How many of the lines below contain "index"? Reply with only that figure.

= = = = = = =

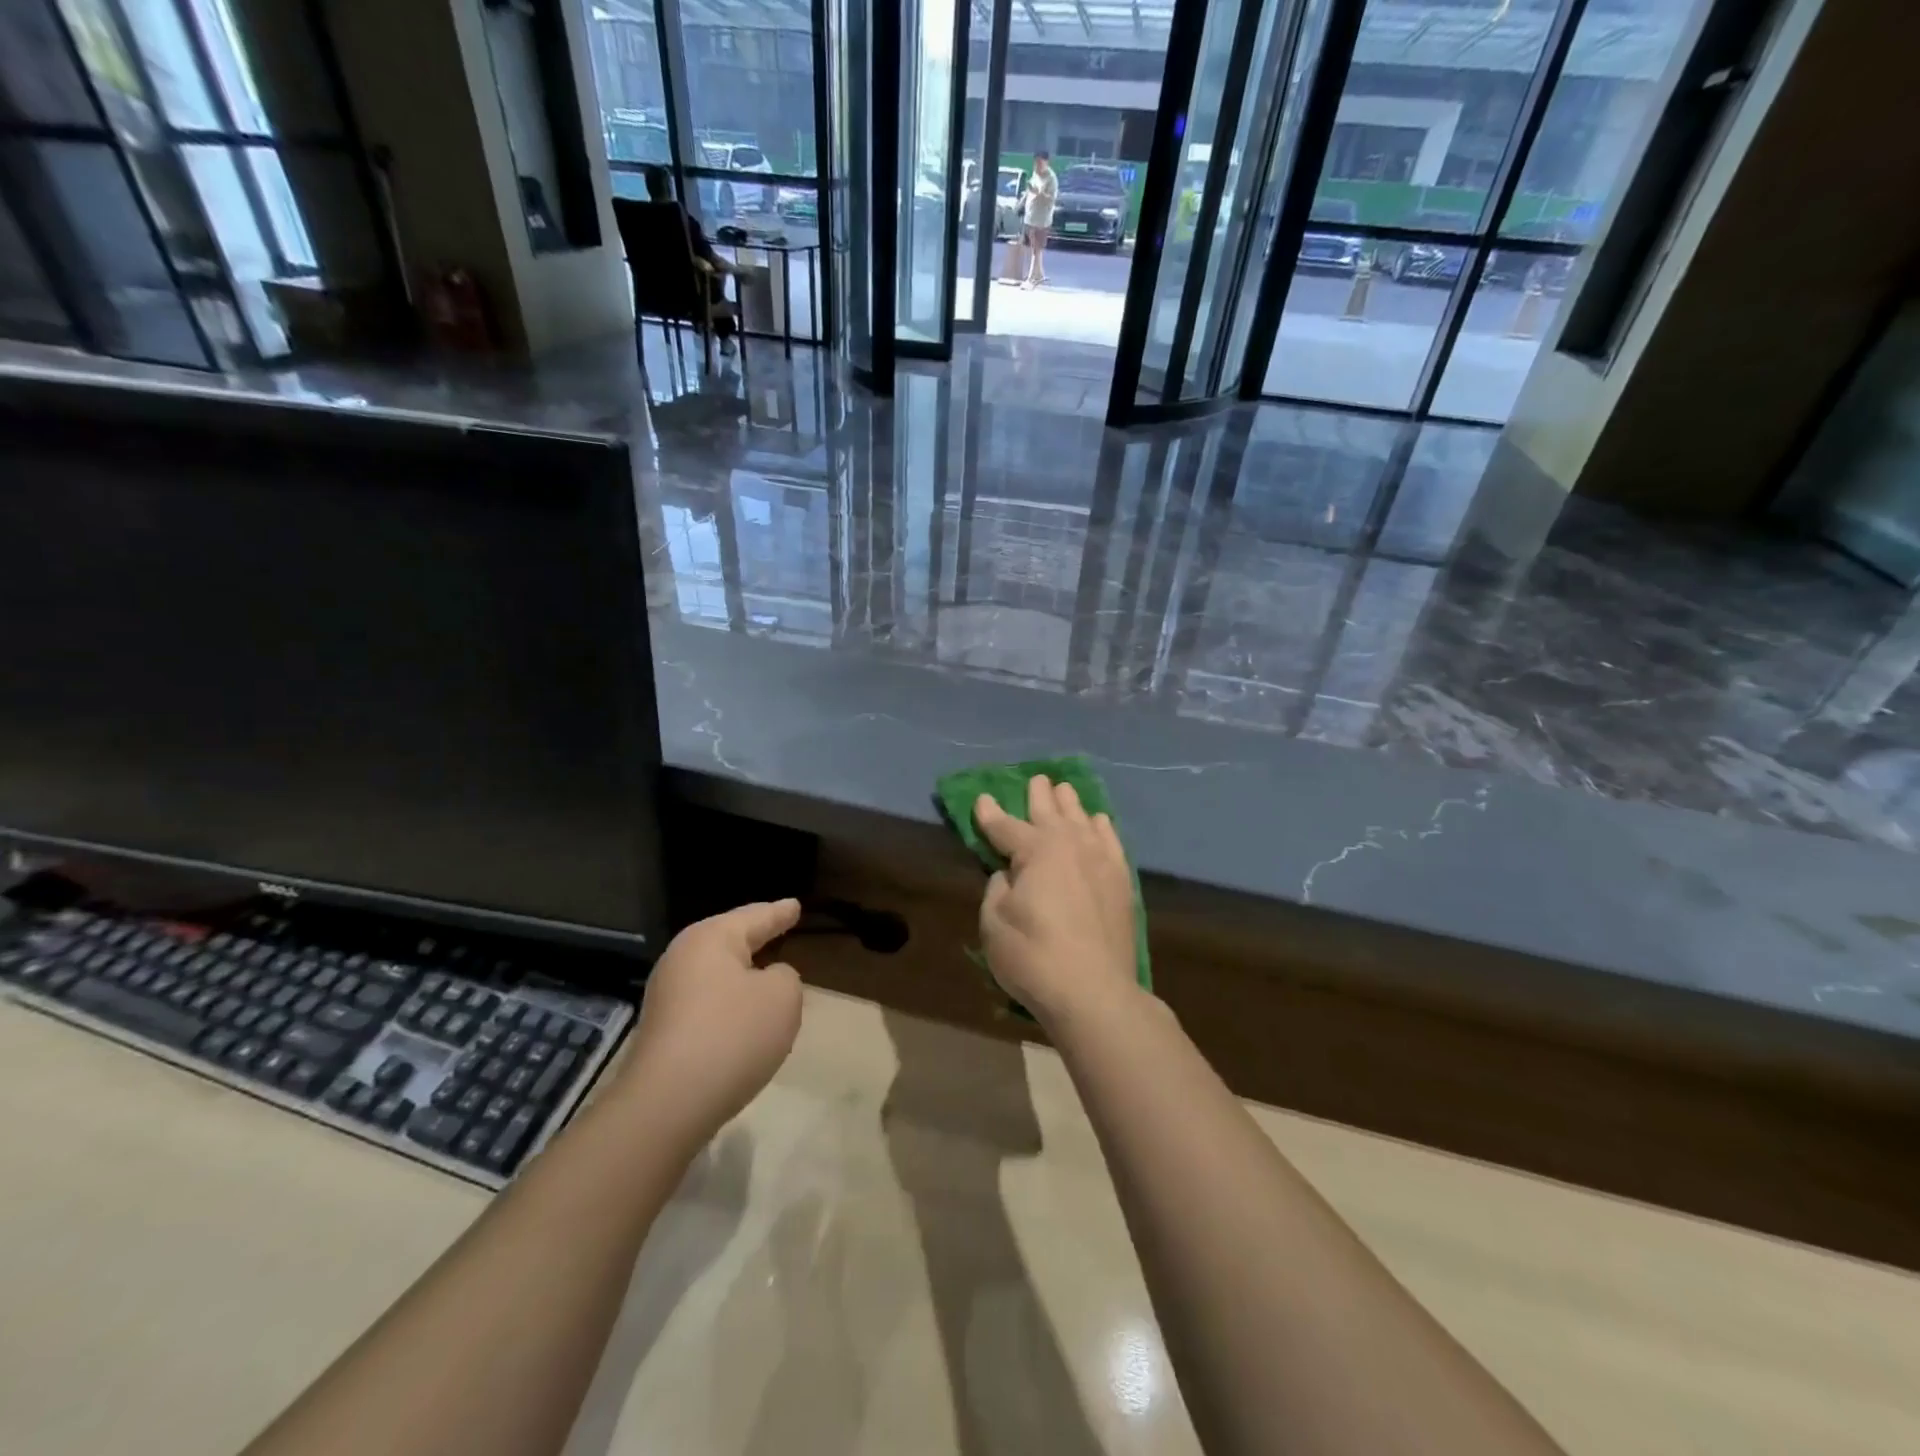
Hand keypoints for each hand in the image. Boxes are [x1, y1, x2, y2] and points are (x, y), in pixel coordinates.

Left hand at [614, 899, 802, 1147]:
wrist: (666, 1105)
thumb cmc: (732, 1035)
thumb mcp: (782, 997)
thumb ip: (785, 977)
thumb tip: (767, 980)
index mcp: (710, 938)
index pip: (755, 917)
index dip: (780, 912)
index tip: (796, 905)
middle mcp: (682, 959)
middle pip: (729, 941)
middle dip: (755, 937)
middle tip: (778, 927)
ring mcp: (667, 996)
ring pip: (716, 975)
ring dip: (742, 976)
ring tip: (767, 974)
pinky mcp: (663, 1032)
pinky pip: (706, 1005)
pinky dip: (729, 1006)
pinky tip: (743, 1019)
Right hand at [974, 776, 1140, 1026]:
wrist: (1094, 992)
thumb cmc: (1033, 956)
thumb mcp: (994, 922)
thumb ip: (998, 888)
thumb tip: (1010, 874)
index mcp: (1036, 850)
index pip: (1006, 826)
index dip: (990, 814)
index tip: (980, 799)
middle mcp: (1071, 844)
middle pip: (1050, 812)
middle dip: (1038, 795)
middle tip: (1035, 779)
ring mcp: (1101, 860)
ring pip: (1083, 820)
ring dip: (1070, 804)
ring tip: (1064, 791)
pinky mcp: (1121, 881)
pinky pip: (1111, 841)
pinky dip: (1102, 827)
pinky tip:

= = = = = = =

**ANSWER AREA:** 8